Tema da semana: 'Sinais'

Terça-feira, Janeiro 24, 2006

Visões

Eu tinha 9 anos. Acordei naquela noite e lá estava ela parada, olhando para mim. Devia ter a mesma idade que eu. Usava uma jardineira jeans e camiseta com riscos coloridos, daquelas tão comuns no início dos anos 80. Cabelos castanhos longos e muito lisos, e franja, e um sorriso. Tudo muito normal, eu diria. Apenas duas coisas me faziam pensar: como esta menininha tinha entrado na minha casa no meio da madrugada e como ela conseguia desaparecer no ar quando eu falava com ela. Tive encontros assim com esta mocinha até os 14 anos de idade, e sempre gritei pela minha mãe.

Falando nela, eu sempre ouvi a frase “filho, você também está ouvindo?”. E sempre respondia que estava, afinal assobios e o barulho de coisas que se quebram arremessadas na parede são difíceis de ignorar, assim como os vultos e sombras que percebíamos parados na porta de nosso quarto.

Com 15 anos ganhei meu próprio quarto e, como não poderia deixar de ser, detestei.

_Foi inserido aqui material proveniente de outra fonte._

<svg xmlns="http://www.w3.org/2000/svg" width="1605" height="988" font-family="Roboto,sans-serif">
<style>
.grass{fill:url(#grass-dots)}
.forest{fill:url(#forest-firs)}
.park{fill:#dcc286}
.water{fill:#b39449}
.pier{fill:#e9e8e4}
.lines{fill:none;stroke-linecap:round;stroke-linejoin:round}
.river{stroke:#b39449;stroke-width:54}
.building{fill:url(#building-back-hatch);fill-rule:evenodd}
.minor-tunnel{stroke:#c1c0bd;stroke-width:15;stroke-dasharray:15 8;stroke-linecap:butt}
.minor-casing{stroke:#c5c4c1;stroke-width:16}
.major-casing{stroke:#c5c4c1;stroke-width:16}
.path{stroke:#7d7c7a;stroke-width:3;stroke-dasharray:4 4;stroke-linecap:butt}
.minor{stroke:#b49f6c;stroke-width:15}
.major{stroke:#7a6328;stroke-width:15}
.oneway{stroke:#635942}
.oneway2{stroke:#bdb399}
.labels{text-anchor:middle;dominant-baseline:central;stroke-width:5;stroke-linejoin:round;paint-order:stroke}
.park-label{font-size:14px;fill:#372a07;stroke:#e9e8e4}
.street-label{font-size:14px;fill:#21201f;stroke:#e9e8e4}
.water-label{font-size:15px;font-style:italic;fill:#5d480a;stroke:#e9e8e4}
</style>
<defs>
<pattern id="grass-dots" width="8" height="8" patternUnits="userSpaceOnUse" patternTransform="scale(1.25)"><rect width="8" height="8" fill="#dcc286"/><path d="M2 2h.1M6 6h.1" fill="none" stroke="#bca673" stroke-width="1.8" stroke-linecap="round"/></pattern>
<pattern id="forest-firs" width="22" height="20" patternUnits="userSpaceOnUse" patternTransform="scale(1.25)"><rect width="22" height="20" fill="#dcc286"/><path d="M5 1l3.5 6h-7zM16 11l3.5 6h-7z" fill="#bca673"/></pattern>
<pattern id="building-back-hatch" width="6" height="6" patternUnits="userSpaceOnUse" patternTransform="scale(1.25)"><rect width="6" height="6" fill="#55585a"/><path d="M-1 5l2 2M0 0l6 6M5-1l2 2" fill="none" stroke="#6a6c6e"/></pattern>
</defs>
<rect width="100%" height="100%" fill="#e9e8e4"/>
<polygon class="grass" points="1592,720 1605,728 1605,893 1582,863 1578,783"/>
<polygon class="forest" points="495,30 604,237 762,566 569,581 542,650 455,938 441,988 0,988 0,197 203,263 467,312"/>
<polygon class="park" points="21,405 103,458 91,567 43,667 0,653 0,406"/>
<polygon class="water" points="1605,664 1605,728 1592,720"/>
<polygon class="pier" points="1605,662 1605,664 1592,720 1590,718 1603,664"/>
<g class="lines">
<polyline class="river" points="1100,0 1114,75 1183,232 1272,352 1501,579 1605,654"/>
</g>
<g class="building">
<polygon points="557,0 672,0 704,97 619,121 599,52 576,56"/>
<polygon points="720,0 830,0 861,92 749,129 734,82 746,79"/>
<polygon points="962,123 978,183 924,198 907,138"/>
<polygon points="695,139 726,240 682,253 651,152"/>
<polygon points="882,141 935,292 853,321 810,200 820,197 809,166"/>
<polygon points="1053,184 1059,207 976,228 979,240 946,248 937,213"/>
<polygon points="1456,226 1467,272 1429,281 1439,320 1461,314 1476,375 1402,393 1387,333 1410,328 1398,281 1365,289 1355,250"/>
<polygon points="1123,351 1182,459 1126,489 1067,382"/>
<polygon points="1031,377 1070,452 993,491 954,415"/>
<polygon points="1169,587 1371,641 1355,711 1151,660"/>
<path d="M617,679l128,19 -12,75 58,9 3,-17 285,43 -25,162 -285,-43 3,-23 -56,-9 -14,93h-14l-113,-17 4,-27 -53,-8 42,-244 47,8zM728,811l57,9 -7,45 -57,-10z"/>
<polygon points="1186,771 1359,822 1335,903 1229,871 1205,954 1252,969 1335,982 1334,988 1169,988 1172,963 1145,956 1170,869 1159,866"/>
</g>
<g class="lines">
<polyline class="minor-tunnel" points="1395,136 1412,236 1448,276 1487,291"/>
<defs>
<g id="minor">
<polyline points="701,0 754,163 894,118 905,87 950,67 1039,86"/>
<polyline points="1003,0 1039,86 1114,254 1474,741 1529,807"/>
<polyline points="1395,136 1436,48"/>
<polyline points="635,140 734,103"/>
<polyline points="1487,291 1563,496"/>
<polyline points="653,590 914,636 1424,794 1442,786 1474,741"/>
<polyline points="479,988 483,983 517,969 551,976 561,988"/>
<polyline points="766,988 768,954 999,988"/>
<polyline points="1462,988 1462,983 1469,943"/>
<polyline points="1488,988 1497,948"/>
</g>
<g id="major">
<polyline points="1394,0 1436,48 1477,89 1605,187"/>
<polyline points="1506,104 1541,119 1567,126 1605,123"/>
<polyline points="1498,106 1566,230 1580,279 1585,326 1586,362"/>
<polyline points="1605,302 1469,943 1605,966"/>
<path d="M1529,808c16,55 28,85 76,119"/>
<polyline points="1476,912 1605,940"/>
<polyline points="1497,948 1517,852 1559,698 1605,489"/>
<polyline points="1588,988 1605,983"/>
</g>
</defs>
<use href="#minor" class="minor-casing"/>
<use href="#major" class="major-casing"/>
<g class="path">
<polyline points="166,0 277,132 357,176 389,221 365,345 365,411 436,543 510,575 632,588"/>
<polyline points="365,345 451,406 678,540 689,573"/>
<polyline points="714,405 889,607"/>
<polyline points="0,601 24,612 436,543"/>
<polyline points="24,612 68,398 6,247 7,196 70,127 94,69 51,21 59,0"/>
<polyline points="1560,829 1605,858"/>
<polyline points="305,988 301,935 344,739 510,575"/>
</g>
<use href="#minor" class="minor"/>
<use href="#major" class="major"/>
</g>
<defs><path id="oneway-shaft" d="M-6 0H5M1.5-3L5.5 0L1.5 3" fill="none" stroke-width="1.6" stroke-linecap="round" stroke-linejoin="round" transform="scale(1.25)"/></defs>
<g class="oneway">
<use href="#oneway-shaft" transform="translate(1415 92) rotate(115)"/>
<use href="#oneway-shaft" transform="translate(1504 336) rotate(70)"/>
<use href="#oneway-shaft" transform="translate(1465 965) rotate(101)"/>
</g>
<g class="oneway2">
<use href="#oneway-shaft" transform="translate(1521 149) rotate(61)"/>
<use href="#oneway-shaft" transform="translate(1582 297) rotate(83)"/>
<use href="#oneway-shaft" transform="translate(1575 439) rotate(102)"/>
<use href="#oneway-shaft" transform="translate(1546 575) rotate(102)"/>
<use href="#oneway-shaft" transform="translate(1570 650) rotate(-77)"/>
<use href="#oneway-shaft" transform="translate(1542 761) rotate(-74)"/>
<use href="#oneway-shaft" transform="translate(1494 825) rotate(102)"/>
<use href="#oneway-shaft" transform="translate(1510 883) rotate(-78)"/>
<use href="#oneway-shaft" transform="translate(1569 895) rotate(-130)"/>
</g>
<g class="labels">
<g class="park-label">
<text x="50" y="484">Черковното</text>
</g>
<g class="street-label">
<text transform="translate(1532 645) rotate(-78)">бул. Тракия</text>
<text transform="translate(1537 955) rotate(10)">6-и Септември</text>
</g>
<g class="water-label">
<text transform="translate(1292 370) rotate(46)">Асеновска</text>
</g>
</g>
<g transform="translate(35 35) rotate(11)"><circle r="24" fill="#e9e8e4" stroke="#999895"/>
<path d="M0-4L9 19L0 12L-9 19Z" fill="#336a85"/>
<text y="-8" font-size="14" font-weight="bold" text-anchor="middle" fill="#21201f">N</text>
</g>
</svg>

Foram meses sem ter coragem de enfrentar o escuro, e nem toda a luz do mundo foi capaz de evitar que pessoas passassem flutuando de uma parede a outra, como se eu não estivesse ali. Outras vezes, elas tinham o estranho hábito de ficarem paradas me olhando, como que esperando para ver em quanto tempo eu iria gritar.

Cresci e o medo foi diminuindo. Já não grito mais, mas o fogão ainda acende sem que ninguém esteja perto e os vultos continuam pela casa. É freqüente que os vejamos entrando pela porta ou caminhando de um cômodo a outro. Homens, mulheres, crianças...

Outro dia acabou a energia elétrica e tive que ficar no quintal, mesmo com chuva, porque o barulho de pessoas correndo nas escadas era forte demais, além das batidas nas portas e risos. Nossa cadelinha de estimação ainda não está acostumada, e é comum que, após latir freneticamente para o “nada”, venha esconder-se debaixo das minhas pernas.

Baseado nisso tudo eu confesso: estou escrevendo este post com a luz do quarto acesa e a porta aberta, e não tenho a menor vergonha disso.